### INSTRUCTION
Starting at the first line of the entries below, please return exactly each line up to and including the one with "est aussi aménageur"; pictures stay out.

DATA EXTRACT Start Marker

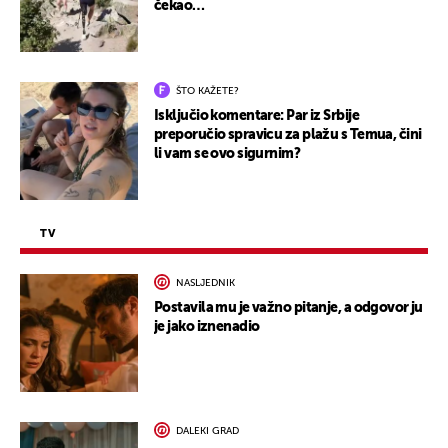
čekao…
ŠTO KAŽETE?
Isključio komentare: Par iz Srbije
preporučio spravicu za plažu s Temua, čini
li vam se ovo sigurnim?
TV
NASLJEDNIK
Postavila mu je važno pitanje, a odgovor ju
je jako iznenadio
DALEKI GRAD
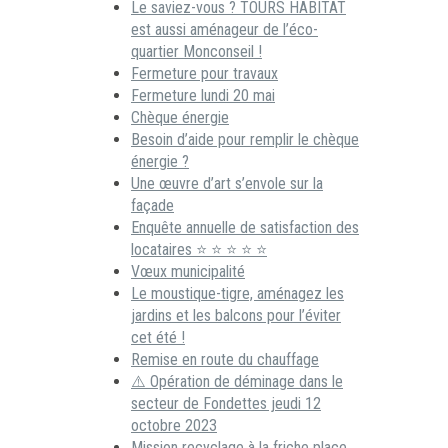
Le saviez-vous ? TOURS HABITAT
est aussi aménageur de l’éco-
quartier Monconseil !
Fermeture pour travaux
Fermeture lundi 20 mai
Chèque énergie
Besoin d’aide pour remplir le chèque
énergie ?
Une œuvre d’art s’envole sur la
façade
Enquête annuelle de satisfaction des
locataires ⭐ ⭐ ⭐ ⭐ ⭐
Vœux municipalité
Le moustique-tigre, aménagez les
jardins et les balcons pour l’éviter
cet été !
Remise en route du chauffage
⚠️ Opération de déminage dans le
secteur de Fondettes jeudi 12
octobre 2023
Mission recyclage à la friche place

DATA EXTRACT End Marker

### ANSWER FOR THIS EXERCISE
čekao…
ŠTO KAŽETE?
Isključio komentare: Par iz Srbije
preporučio spravicu za plažu s Temua, čini
li vam se ovo sigurnim?
TV
NASLJEDNIK
Postavila mu je važno pitanje, a odgovor ju
je jako iznenadio
DALEKI GRAD
Le saviez-vous ? TOURS HABITAT
est aussi aménageur de l’éco-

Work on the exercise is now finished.